Oil Prices Have Fallen $10 Per Barrel Since May 1, Proving That Prices Are “Stubbornly Flexible”
From Delta Airlines CEO Richard Anderson writing in Delta’s Sky Magazine (May issue):
“Why do gasoline prices remain stubbornly high? The reason is that the commodity futures markets have become the new stock market for the 21st century. No matter what we do as energy consumers and producers in the United States, there is little direct effect on what we pay for barrels of crude oil.
Passive futures investments on the part of large commodities traders, commodity funds and passive investors have led the oil futures market to become disconnected from the true fundamentals of the market. The increase in the oil futures markets is largely due to speculation, which has undermined the historical relationship between supply and demand on one hand, and oil prices on the other.
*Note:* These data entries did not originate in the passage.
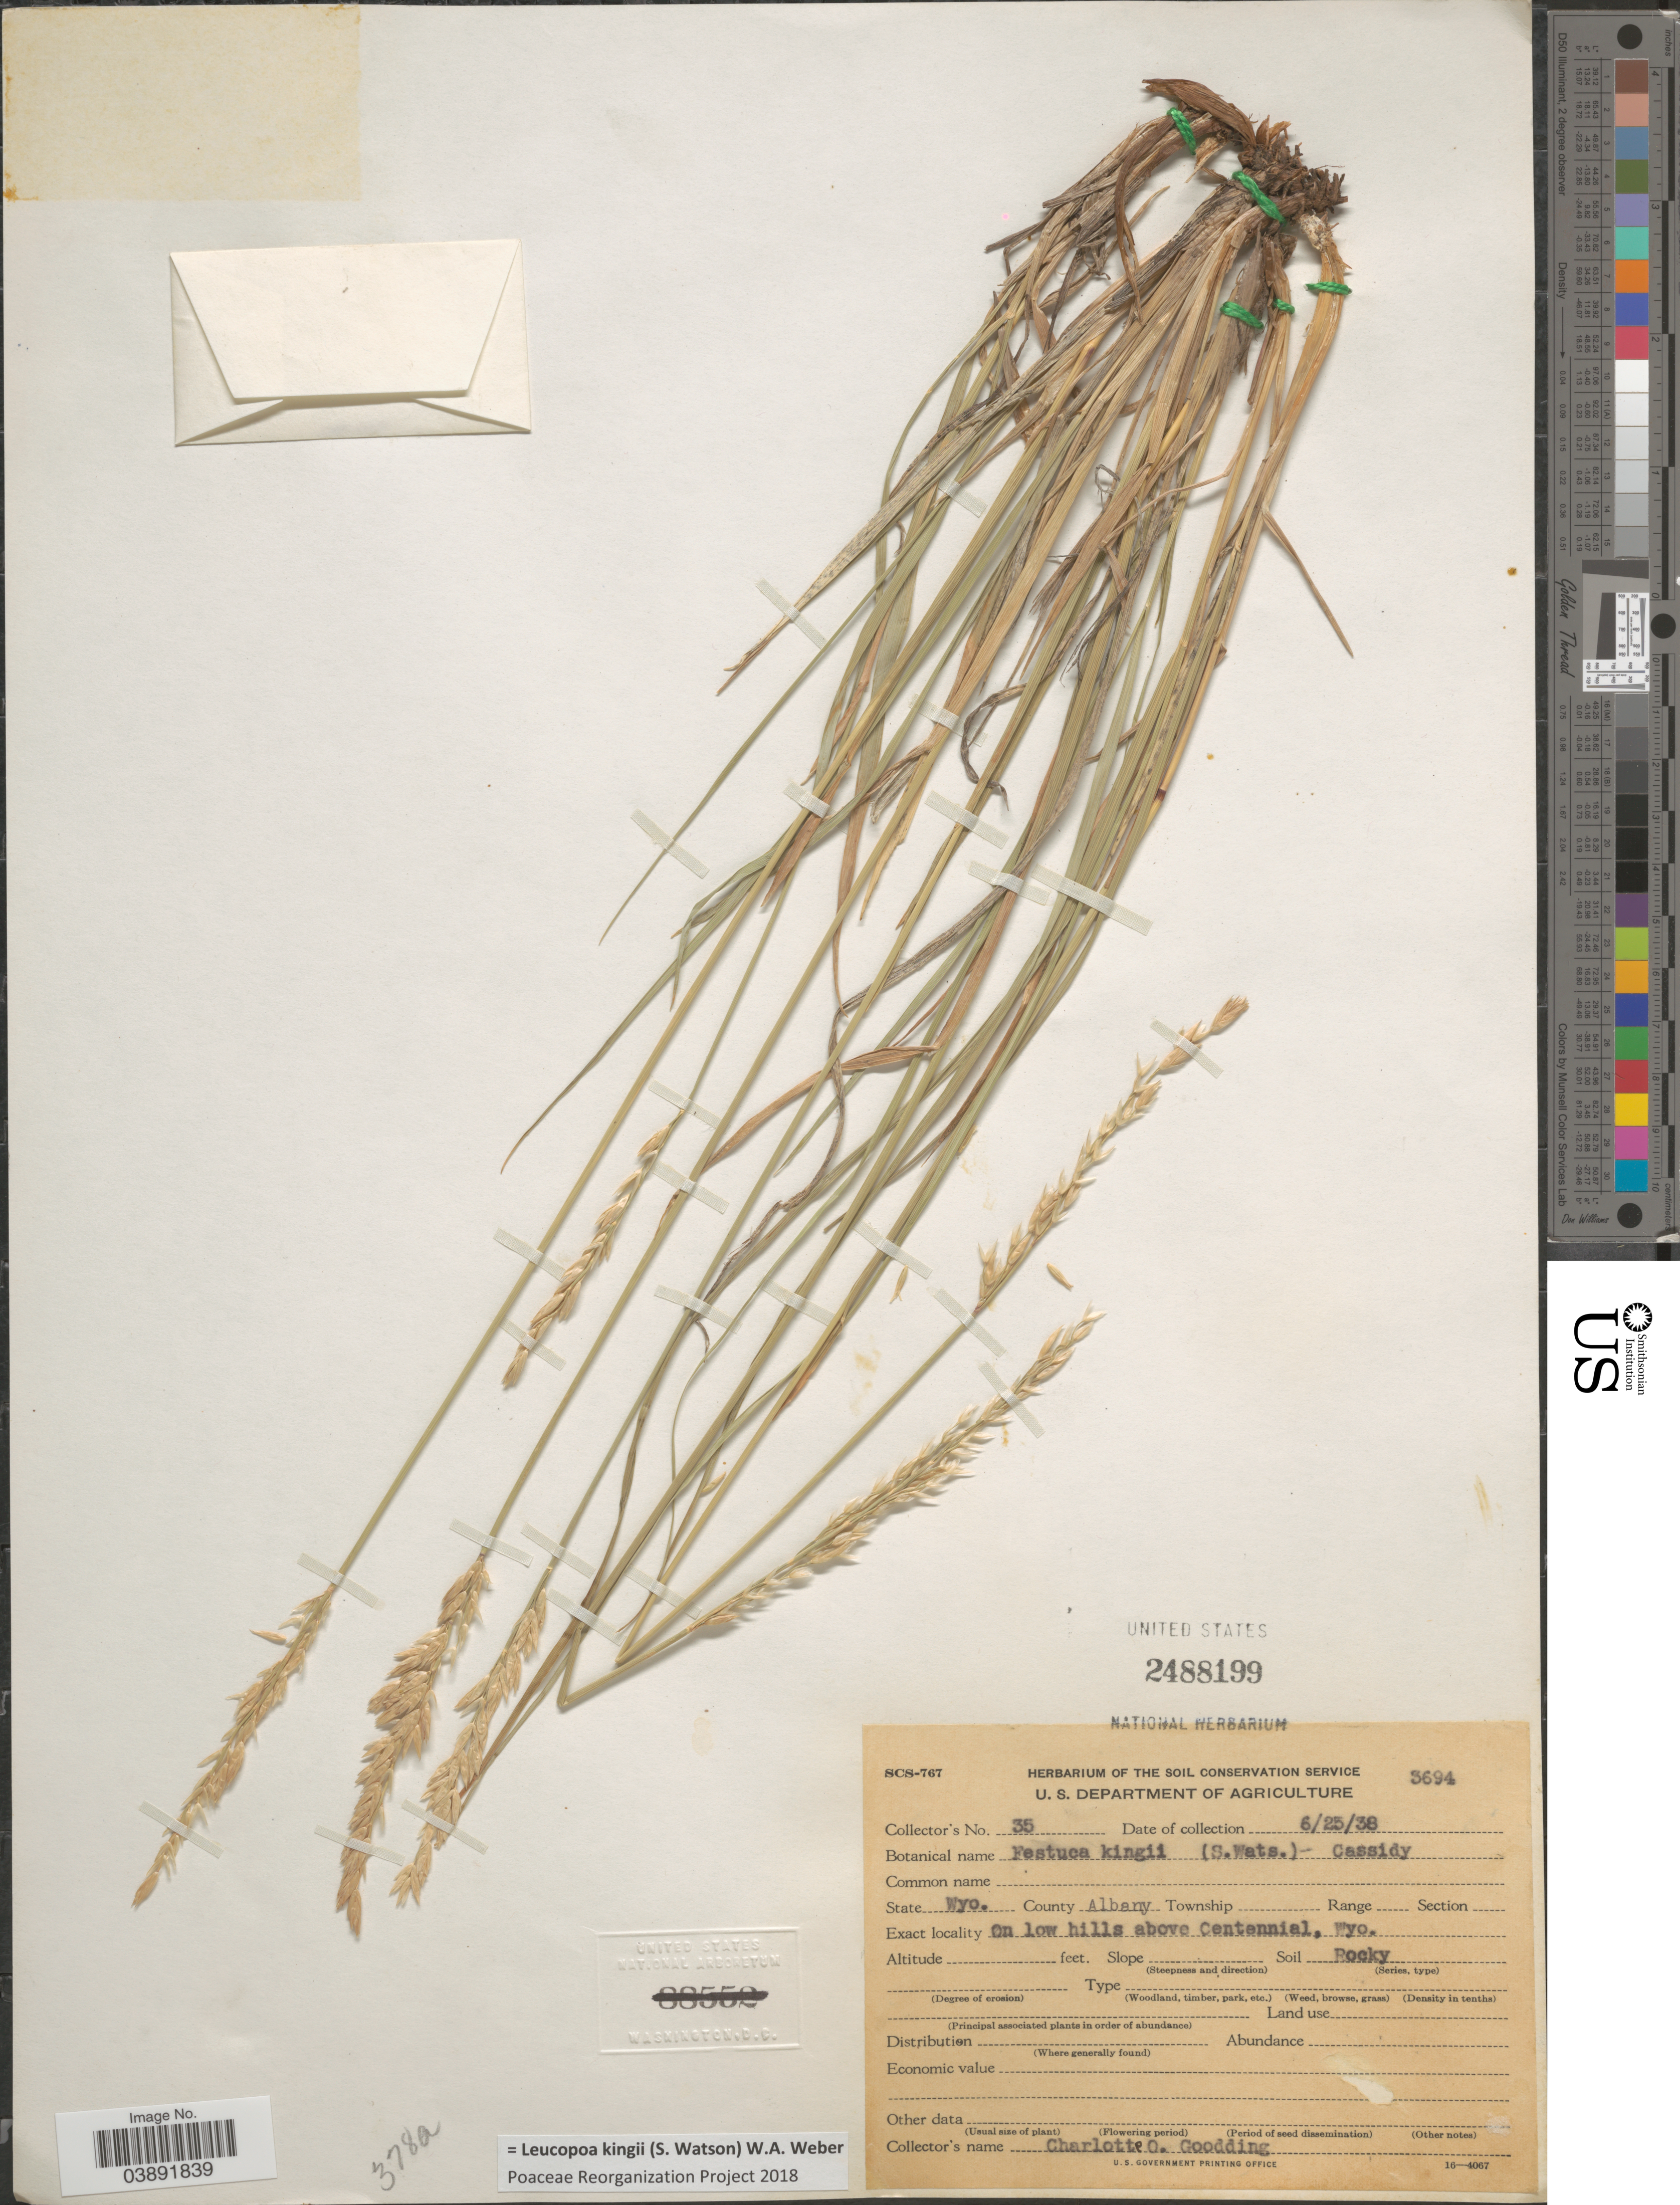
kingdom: Plantae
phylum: Tracheophyta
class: Liliopsida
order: Poales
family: Poaceae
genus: Hesperochloa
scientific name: Hesperochloa kingii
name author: (S. Watson) Rydb.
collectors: C. Goodding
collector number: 35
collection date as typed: Transcribed d/m/y: 25/6/38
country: United States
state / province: Wyoming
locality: County Albany. On low hills above Centennial.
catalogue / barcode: US 2488199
Record high fuel prices increase our costs, constrict our flying and ultimately increase the fare you pay. To dampen the speculative inflation of oil prices, we’d like to see rules in place that would limit trading to the companies that actually intend to use the oil they trade. It is clear that market forces are not at work here.”
MP: Where to start?
1. Obviously gas and oil prices don’t “remain stubbornly high,” they remain “stubbornly flexible” or “stubbornly volatile” maybe, but “stubbornly high“? I don’t think so. Gas prices at the pump change almost daily, reflecting the reality that they are market-determined, and have been falling now almost daily for the last month. “Stubbornly high” would mean retail gas prices would still be at mid-April peak levels of $3.90 per gallon, but instead they’ve fallen steadily to the current average price of $3.73.
2. Likewise, oil prices are now at year-to-date lows and crude is selling below $96 per barrel for the first time since last December (see chart above). In just the last 8 trading days, oil has fallen more than $10 per barrel from $106.17 on May 1 to $95.83 in late afternoon trading today. How can oil prices be “stubbornly high” and yet fall by almost 10% in less than two weeks?
3. And now that oil prices have plummeted 10% in the first two weeks of May, are those price declines due to speculative trading? Or have market fundamentals suddenly re-appeared after disappearing for some time?
Bottom Line: Delta’s CEO should know better, and he can’t have it both ways. If speculators get the blame for rising prices, they should also get the credit for falling prices. It would be inconsistent to claim that rising oil prices are “disconnected from true market fundamentals” due to speculators, but that falling prices result from market forces? Do speculators only appear occasionally and create havoc by forcing prices higher, but then disappear when prices are falling?
The logic of the “speculators cause high prices” crowd is so inconsistent and flawed that I think they would have a more convincing case if they instead took the “speculators cause price volatility” position, which is also a refutable and flawed position, but at least it’s plausibly more consistent and convincing. And at least that way the speculators get the credit/blame for falling prices, not just rising prices.